▶ _ACTION ITEM_
Can you convert the data into a Markdown table with the columns Row and Line text, starting at the line that contains "2023年度　100%" and ending after the line that contains "1121201281_1_es"? Number each row, drop blank lines, and keep the pictures out of the table.

▶ _INPUT FOR THIS TASK_
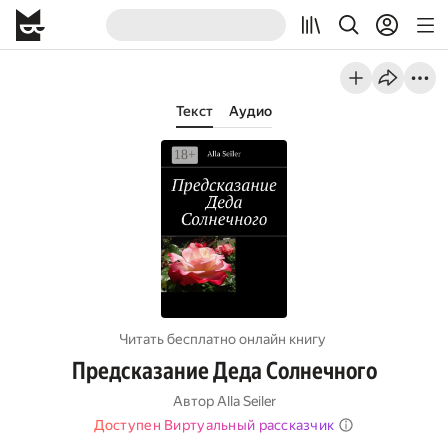
Текст
Аудио
Читать бесплатно онлайн книгу
Предсказание Деда Солнечного
Автор
Alla Seiler
Доступен Виртуальный рассказчик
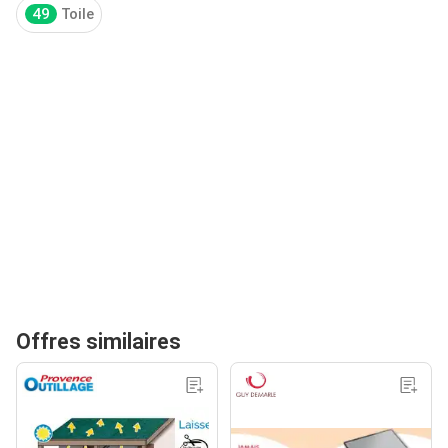
49
Toile
Offres similaires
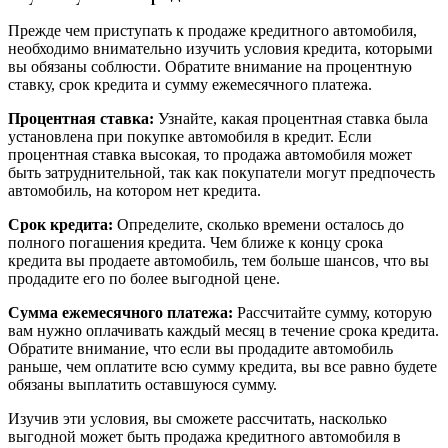
Прежде чем приступать к продаже кредитного автомобиля,
необходимо внимательно изучить условия кредита, которыми
вы обязаны соблюсти. Обратите внимание на процентную
ставку, срок кредита и сумму ежемесячного платежа.
Процентная ставка:
Узнайте, какая процентная ставка была
установлена при покупке автомобиля в кредит. Если
процентная ставка высокая, то продажа автомобиля может
быть затруднительной, так как покупатели могут предпочесть
автомобиль, на котором нет кредита.
Срок кредита:
Определите, сколько времени осталось до
полного погашения кредита. Чем ближе к концу срока
кредита вы продаете автомобиль, тем больше шансов, что вы
продадите его по более выгодной цене.
Сумма ежемесячного платежа:
Рассчитайте сумму, которую
вам нужно оплачивать каждый месяц в течение срока кредита.
Обратите внимание, что если вы продадите автомобиль
раньше, чем оплатите всю сумму кредита, вы все равно будете
обязаны выплатить оставшуюся сумму.
Изучив эти условия, вы сможете рассчитать, насколько
выгодной может быть продажа кредитного автомобиля в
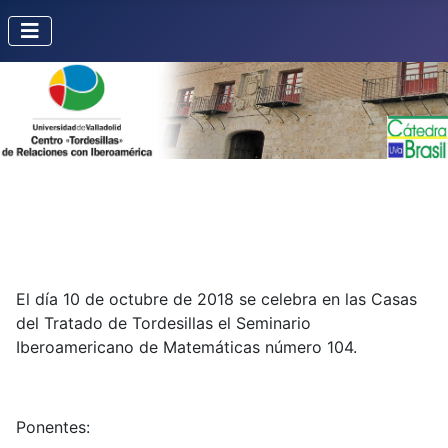
El día 10 de octubre de 2018 se celebra en las Casas
del Tratado de Tordesillas el Seminario
Iberoamericano de Matemáticas número 104.
Ponentes:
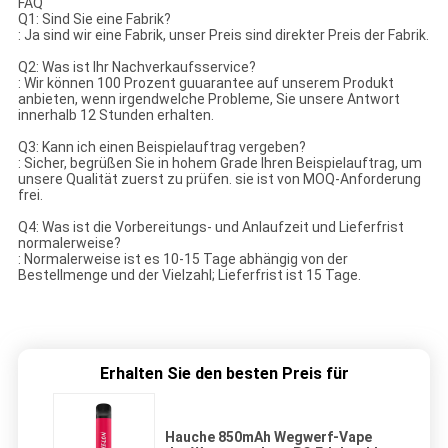
FAQ
Q1: Sind Sie eine Fabrik?
: Ja sind wir eine Fabrik, unser Preis sind direkter Preis der Fabrik.
Q2: Was ist Ihr Nachverkaufsservice?
: Wir können 100 Prozent guuarantee auf unserem Produkt
anbieten, wenn irgendwelche Probleme, Sie unsere Antwort
innerhalb 12 Stunden erhalten.
Q3: Kann ich einen Beispielauftrag vergeben?
: Sicher, begrüßen Sie in hohem Grade Ihren Beispielauftrag, um
unsere Qualität zuerst zu prüfen. sie ist von MOQ-Anforderung
frei.
Q4: Was ist die Vorbereitungs- und Anlaufzeit und Lieferfrist
normalerweise?
: Normalerweise ist es 10-15 Tage abhängig von der
Bestellmenge und der Vielzahl; Lieferfrist ist 15 Tage.
Erhalten Sie den besten Preis für
Hauche 850mAh Wegwerf-Vape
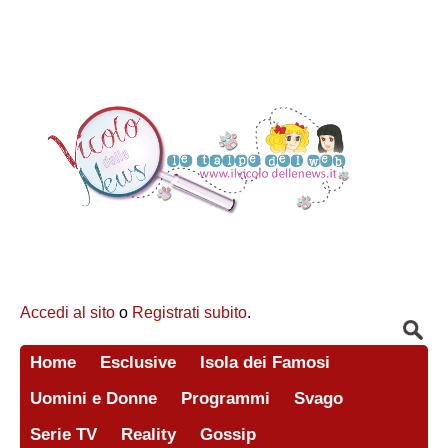
Accedi al sito
o
Registrati subito
.
Home
Esclusive
Isola dei Famosi
Uomini e Donne
Programmi
Svago
Serie TV
Reality
Gossip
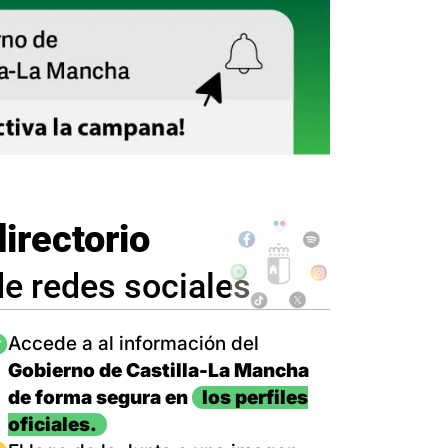
directorio
de redes sociales
magen
Accede a al información del
Gobierno de Castilla-La Mancha
de forma segura en
los perfiles
oficiales.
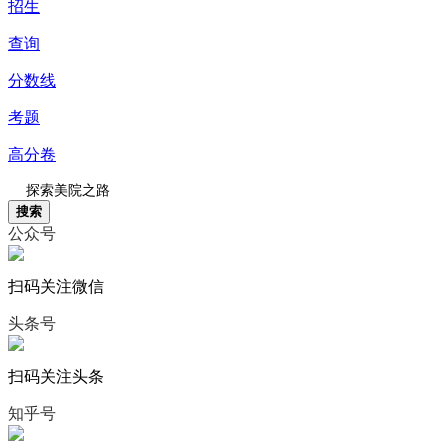
招生
查询
分数线
考题
高分卷
搜索
公众号
扫码关注微信
头条号
扫码关注头条
知乎号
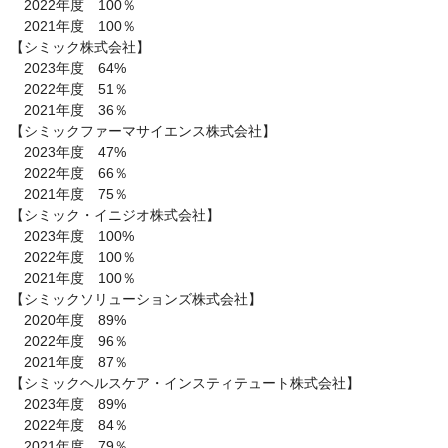
　2022年度　100％

　2021年度　100％

【シミック株式会社】

　2023年度　64%

　2022年度　51％

　2021年度　36％

【シミックファーマサイエンス株式会社】

　2023年度　47%

　2022年度　66％

　2021年度　75％

【シミック・イニジオ株式会社】

　2023年度　100%

　2022年度　100％

　2021年度　100％

【シミックソリューションズ株式会社】

　2020年度　89%

　2022年度　96％

　2021年度　87％

【シミックヘルスケア・インスティテュート株式会社】

　2023年度　89%

　2022年度　84％

　2021年度　79％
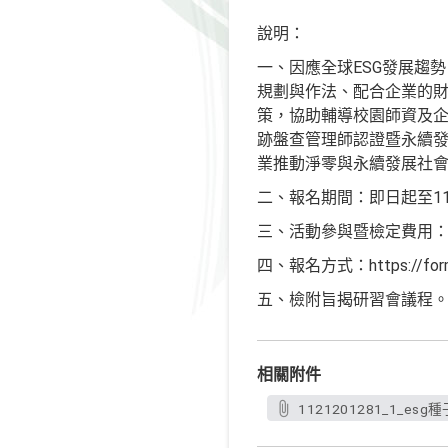
說明：
一、因應全球ESG發展趨
規劃與作法、配合企業的財
策，協助輔導校園師資及企
跡盤查管理師認證暨永續發
業推動淨零與永續發展社
二、報名期間：即日起至113
三、活動參與暨檢定費用：6
四、報名方式：https://forms
五、檢附旨揭研習會議程
相關附件
1121201281_1_es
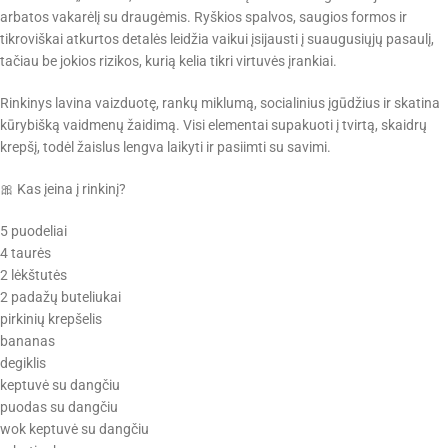
arbatos vakarėlį su draugėmis. Ryškios spalvos, saugios formos ir
tikroviškai atkurtos detalės leidžia vaikui įsijausti į suaugusiųjų pasaulį,
tačiau be jokios rizikos, kurią kelia tikri virtuvės įrankiai.
Rinkinys lavina vaizduotę, rankų miklumą, socialinius įgūdžius ir skatina
kūrybišką vaidmenų žaidimą. Visi elementai supakuoti į tvirtą, skaidrų
krepšį, todėl žaislus lengva laikyti ir pasiimti su savimi.
🎀 Kas įeina į rinkinį?
5 puodeliai
4 taurės
2 lėkštutės
2 padažų buteliukai
pirkinių krepšelis
bananas
degiklis
keptuvė su dangčiu
puodas su dangčiu
wok keptuvė su dangčiu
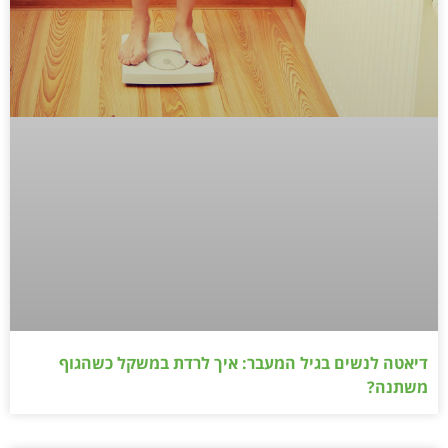
דיאטה לנשים בגיל המעבר: איך לרדת במשקל כשהגוף
משתנה?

▶ _COMPLETED TASK_
| Row | Line text |
|---|---|
| 1 | 　2023年度　100% |
| 2 | 　2022年度　100％ |
| 3 | 　2021年度　100％ |
| 4 | 【シミックソリューションズ株式会社】 |
| 5 | 　2020年度　89% |
| 6 | 　2022年度　96％ |
| 7 | 　2021年度　87％ |
| 8 | 【シミックヘルスケア・インスティテュート株式会社】 |
| 9 | 　2023年度　89% |
| 10 | 　2022年度　84％ |
| 11 | 　2021年度　79％ |
| 12 | 說明： |
| 13 | 一、因應全球ESG發展趨 |
| 14 | 規劃與作法、配合企業的財 |
| 15 | 策，協助輔導校園師資及企 |
| 16 | 跡盤查管理師認證暨永續發 |
| 17 | 業推動淨零與永續發展社 |
| 18 | 二、報名期間：即日起至113 |
| 19 | 三、活動參與暨檢定費用：6 |
| 20 | 四、報名方式：https://forms |
| 21 | 五、檢附旨揭研習會議程 |
| 22 | 相關附件 |
| 23 | 1121201281_1_es |